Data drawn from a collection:
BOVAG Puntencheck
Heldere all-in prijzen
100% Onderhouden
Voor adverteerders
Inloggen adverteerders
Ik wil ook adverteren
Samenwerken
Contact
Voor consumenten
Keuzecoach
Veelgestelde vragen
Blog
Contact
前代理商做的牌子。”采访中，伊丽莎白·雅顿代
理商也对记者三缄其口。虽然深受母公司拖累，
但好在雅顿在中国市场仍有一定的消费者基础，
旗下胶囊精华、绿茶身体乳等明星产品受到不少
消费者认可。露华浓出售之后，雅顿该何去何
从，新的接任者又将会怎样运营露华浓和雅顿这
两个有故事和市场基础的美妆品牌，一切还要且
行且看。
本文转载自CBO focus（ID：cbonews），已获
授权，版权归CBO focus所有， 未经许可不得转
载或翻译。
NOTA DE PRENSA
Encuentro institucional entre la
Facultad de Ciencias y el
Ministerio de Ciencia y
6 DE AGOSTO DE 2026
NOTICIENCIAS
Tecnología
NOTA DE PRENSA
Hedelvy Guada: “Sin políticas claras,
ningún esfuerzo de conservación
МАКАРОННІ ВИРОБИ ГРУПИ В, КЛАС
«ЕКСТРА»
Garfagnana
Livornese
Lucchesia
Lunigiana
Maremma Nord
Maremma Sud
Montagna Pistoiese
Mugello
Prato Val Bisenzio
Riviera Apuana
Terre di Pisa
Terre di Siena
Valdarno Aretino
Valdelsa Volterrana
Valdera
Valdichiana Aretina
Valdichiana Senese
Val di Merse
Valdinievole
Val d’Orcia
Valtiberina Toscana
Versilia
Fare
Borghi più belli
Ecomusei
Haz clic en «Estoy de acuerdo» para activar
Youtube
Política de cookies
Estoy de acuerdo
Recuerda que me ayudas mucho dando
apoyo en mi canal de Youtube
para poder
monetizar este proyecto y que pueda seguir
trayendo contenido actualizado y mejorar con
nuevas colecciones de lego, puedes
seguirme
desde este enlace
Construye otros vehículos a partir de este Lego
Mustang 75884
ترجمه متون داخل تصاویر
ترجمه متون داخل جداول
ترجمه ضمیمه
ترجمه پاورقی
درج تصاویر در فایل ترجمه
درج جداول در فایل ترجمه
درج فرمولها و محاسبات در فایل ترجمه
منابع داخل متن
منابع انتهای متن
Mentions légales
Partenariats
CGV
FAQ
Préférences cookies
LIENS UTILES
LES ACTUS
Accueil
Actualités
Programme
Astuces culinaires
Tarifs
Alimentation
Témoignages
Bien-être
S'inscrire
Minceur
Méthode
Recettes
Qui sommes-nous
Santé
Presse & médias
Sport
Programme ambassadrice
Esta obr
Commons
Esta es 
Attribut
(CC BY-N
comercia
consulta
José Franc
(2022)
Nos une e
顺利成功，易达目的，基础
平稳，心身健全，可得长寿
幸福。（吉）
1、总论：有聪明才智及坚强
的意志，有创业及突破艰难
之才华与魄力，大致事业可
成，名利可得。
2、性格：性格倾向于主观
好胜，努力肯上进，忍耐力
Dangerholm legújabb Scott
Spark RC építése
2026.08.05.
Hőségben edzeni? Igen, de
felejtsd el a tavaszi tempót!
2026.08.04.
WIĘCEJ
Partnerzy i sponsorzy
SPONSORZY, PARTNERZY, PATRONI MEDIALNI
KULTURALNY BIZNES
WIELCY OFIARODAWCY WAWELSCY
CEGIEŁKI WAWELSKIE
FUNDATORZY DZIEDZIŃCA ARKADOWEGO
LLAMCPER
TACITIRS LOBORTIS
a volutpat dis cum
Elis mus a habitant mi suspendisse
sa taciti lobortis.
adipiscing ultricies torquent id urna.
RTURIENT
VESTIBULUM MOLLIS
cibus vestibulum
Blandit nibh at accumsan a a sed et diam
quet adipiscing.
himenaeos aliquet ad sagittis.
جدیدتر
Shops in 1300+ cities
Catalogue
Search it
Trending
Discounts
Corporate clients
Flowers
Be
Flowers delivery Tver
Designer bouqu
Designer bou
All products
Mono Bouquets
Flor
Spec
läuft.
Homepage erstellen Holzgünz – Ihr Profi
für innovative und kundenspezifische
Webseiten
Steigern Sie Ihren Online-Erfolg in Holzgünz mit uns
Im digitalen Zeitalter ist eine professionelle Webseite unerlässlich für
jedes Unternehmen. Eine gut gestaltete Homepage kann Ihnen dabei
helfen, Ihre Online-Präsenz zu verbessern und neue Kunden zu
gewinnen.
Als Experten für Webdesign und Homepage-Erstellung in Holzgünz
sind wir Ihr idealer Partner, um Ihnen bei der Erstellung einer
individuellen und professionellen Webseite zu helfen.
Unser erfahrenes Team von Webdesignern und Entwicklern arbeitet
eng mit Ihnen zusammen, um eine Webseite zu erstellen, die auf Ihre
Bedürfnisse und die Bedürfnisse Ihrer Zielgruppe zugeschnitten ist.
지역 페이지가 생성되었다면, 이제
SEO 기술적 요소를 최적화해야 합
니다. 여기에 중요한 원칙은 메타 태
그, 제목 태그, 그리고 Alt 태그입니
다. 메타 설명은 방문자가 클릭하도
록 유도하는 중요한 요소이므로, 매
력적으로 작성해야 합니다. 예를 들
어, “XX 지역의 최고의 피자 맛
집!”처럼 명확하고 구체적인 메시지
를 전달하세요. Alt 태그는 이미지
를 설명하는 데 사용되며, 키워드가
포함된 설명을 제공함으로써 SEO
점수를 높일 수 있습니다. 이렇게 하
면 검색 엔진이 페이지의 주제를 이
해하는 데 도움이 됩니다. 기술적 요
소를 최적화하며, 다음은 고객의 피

» INSTRUCTIONS TO FOLLOW
Convert every line of text in the items above into a Markdown table with the columns "Row" and "Line", numbering the rows in order and skipping blank lines.

» ANSWER AREA
| Row | Line |
|---|---|
| 1 | BOVAG Puntencheck |
| 2 | Heldere all-in prijzen |
| 3 | 100% Onderhouden |
| 4 | Voor adverteerders |
| 5 | Inloggen adverteerders |
| 6 | Ik wil ook adverteren |
| 7 | Samenwerken |
| 8 | Contact |
| 9 | Voor consumenten |
| 10 | Keuzecoach |
| 11 | Veelgestelde vragen |
| 12 | Blog |
| 13 | Contact |
| 14 | 前代理商做的牌子。”采访中，伊丽莎白·雅顿代 |
| 15 | 理商也对记者三缄其口。虽然深受母公司拖累， |
| 16 | 但好在雅顿在中国市场仍有一定的消费者基础， |
| 17 | 旗下胶囊精华、绿茶身体乳等明星产品受到不少 |
| 18 | 消费者认可。露华浓出售之后，雅顿该何去何 |
| 19 | 从，新的接任者又将会怎样运营露华浓和雅顿这 |
| 20 | 两个有故事和市场基础的美妆品牌，一切还要且 |
| 21 | 行且看。 |
| 22 | 本文转载自CBO focus（ID：cbonews），已获 |
| 23 | 授权，版权归CBO focus所有， 未经许可不得转 |
| 24 | 载或翻译。 |
| 25 | NOTA DE PRENSA |
| 26 | Encuentro institucional entre la |
| 27 | Facultad de Ciencias y el |
| 28 | Ministerio de Ciencia y |
| 29 | 6 DE AGOSTO DE 2026 |
| 30 | NOTICIENCIAS |
| 31 | Tecnología |
| 32 | NOTA DE PRENSA |
| 33 | Hedelvy Guada: “Sin políticas claras, |
| 34 | ningún esfuerzo de conservación |
| 35 | МАКАРОННІ ВИРОБИ ГРУПИ В, КЛАС |
| 36 | «ЕКСТРА» |
| 37 | Garfagnana |
| 38 | Livornese |
| 39 | Lucchesia |
| 40 | Lunigiana |
| 41 | Maremma Nord |
| 42 | Maremma Sud |
| 43 | Montagna Pistoiese |
| 44 | Mugello |
| 45 | Prato Val Bisenzio |
| 46 | Riviera Apuana |
| 47 | Terre di Pisa |
| 48 | Terre di Siena |
| 49 | Valdarno Aretino |
| 50 | Valdelsa Volterrana |
| 51 | Valdera |
| 52 | Valdichiana Aretina |
| 53 | Valdichiana Senese |
| 54 | Val di Merse |
| 55 | Valdinievole |
| 56 | Val d’Orcia |
| 57 | Valtiberina Toscana |
| 58 | Versilia |
| 59 | Fare |
| 60 | Borghi più belli |
| 61 | Ecomusei |
| 62 | Haz clic en «Estoy de acuerdo» para activar |
| 63 | Youtube |
| 64 | Política de cookies |
| 65 | Estoy de acuerdo |
| 66 | Recuerda que me ayudas mucho dando |
| 67 | apoyo en mi canal de Youtube |
| 68 | para poder |
| 69 | monetizar este proyecto y que pueda seguir |
| 70 | trayendo contenido actualizado y mejorar con |
| 71 | nuevas colecciones de lego, puedes |
| 72 | seguirme |
| 73 | desde este enlace |
| 74 | Construye otros vehículos a partir de este Lego |
| 75 | Mustang 75884 |
| 76 | ترجمه متون داخل تصاویر |
| 77 | ترجمه متون داخل جداول |
| 78 | ترجمه ضمیمه |
| 79 | ترجمه پاورقی |
| 80 | درج تصاویر در فایل ترجمه |
| 81 | درج جداول در فایل ترجمه |
| 82 | درج فرمولها و محاسبات در فایل ترجمه |
| 83 | منابع داخل متن |
| 84 | منابع انتهای متن |
| 85 | Mentions légales |
| 86 | Partenariats |
| 87 | CGV |
| 88 | FAQ |
| 89 | Préférences cookies |
| 90 | LIENS UTILES |
| 91 | LES ACTUS |
| 92 | Accueil |
| 93 | Actualités |
| 94 | Programme |
| 95 | Astuces culinaires |
| 96 | Tarifs |
| 97 | Alimentation |
| 98 | Témoignages |
| 99 | Bien-être |
| 100 | S'inscrire |
| 101 | Minceur |
| 102 | Méthode |
| 103 | Recettes |
| 104 | Qui sommes-nous |
| 105 | Santé |
| 106 | Presse & médias |
| 107 | Sport |
| 108 | Programme ambassadrice |
| 109 | Esta obr |
| 110 | Commons |
| 111 | Esta es  |
| 112 | Attribut |
| 113 | (CC BY-N |
| 114 | comercia |
| 115 | consulta |
| 116 | José Franc |
| 117 | (2022) |
| 118 | Nos une e |
| 119 | 顺利成功，易达目的，基础 |
| 120 | 平稳，心身健全，可得长寿 |
| 121 | 幸福。（吉） |
| 122 | 1、总论：有聪明才智及坚强 |
| 123 | 的意志，有创业及突破艰难 |
| 124 | 之才华与魄力，大致事业可 |
| 125 | 成，名利可得。 |
| 126 | 2、性格：性格倾向于主观 |
| 127 | 好胜，努力肯上进，忍耐力 |
| 128 | Dangerholm legújabb Scott |
| 129 | Spark RC építése |
| 130 | 2026.08.05. |
| 131 | Hőségben edzeni? Igen, de |
| 132 | felejtsd el a tavaszi tempót! |
| 133 | 2026.08.04. |
| 134 | WIĘCEJ |
| 135 | Partnerzy i sponsorzy |
| 136 | SPONSORZY, PARTNERZY, PATRONI MEDIALNI |
| 137 | KULTURALNY BIZNES |
| 138 | WIELCY OFIARODAWCY WAWELSCY |
| 139 | CEGIEŁKI WAWELSKIE |
| 140 | FUNDATORZY DZIEDZIŃCA ARKADOWEGO |
| 141 | LLAMCPER |
| 142 | TACITIRS LOBORTIS |
| 143 | a volutpat dis cum |
| 144 | Elis mus a habitant mi suspendisse |
| 145 | sa taciti lobortis. |
| 146 | adipiscing ultricies torquent id urna. |
| 147 | RTURIENT |
| 148 | VESTIBULUM MOLLIS |
| 149 | cibus vestibulum |
| 150 | Blandit nibh at accumsan a a sed et diam |
| 151 | quet adipiscing. |
| 152 | himenaeos aliquet ad sagittis. |
| 153 | جدیدتر |
| 154 | Shops in 1300+ cities |
| 155 | Catalogue |
| 156 | Search it |
| 157 | Trending |
| 158 | Discounts |
| 159 | Corporate clients |
| 160 | Flowers |
| 161 | Be |
| 162 | Flowers delivery Tver |
| 163 | Designer bouqu |
| 164 | Designer bou |
| 165 | All products |
| 166 | Mono Bouquets |
| 167 | Flor |
| 168 | Spec |
| 169 | läuft. |
| 170 | Homepage erstellen Holzgünz – Ihr Profi |
| 171 | für innovative und kundenspezifische |
| 172 | Webseiten |
| 173 | Steigern Sie Ihren Online-Erfolg in Holzgünz mit uns |
| 174 | Im digitalen Zeitalter ist eine professionelle Webseite unerlässlich für |
| 175 | jedes Unternehmen. Eine gut gestaltete Homepage kann Ihnen dabei |
| 176 | helfen, Ihre Online-Präsenz zu verbessern und neue Kunden zu |
| 177 | gewinnen. |
| 178 | Als Experten für Webdesign und Homepage-Erstellung in Holzgünz |
| 179 | sind wir Ihr idealer Partner, um Ihnen bei der Erstellung einer |
| 180 | individuellen und professionellen Webseite zu helfen. |
| 181 | Unser erfahrenes Team von Webdesignern und Entwicklern arbeitet |
| 182 | eng mit Ihnen zusammen, um eine Webseite zu erstellen, die auf Ihre |
| 183 | Bedürfnisse und die Bedürfnisse Ihrer Zielgruppe zugeschnitten ist. |
| 184 | 지역 페이지가 생성되었다면, 이제 |
| 185 | SEO 기술적 요소를 최적화해야 합 |
| 186 | 니다. 여기에 중요한 원칙은 메타 태 |
| 187 | 그, 제목 태그, 그리고 Alt 태그입니 |
| 188 | 다. 메타 설명은 방문자가 클릭하도 |
| 189 | 록 유도하는 중요한 요소이므로, 매 |
| 190 | 력적으로 작성해야 합니다. 예를 들 |
| 191 | 어, “XX 지역의 최고의 피자 맛 |
| 192 | 집!”처럼 명확하고 구체적인 메시지 |
| 193 | 를 전달하세요. Alt 태그는 이미지 |
| 194 | 를 설명하는 데 사용되며, 키워드가 |
| 195 | 포함된 설명을 제공함으로써 SEO |
| 196 | 점수를 높일 수 있습니다. 이렇게 하 |
| 197 | 면 검색 엔진이 페이지의 주제를 이 |
| 198 | 해하는 데 도움이 됩니다. 기술적 요 |
| 199 | 소를 최적화하며, 다음은 고객의 피 |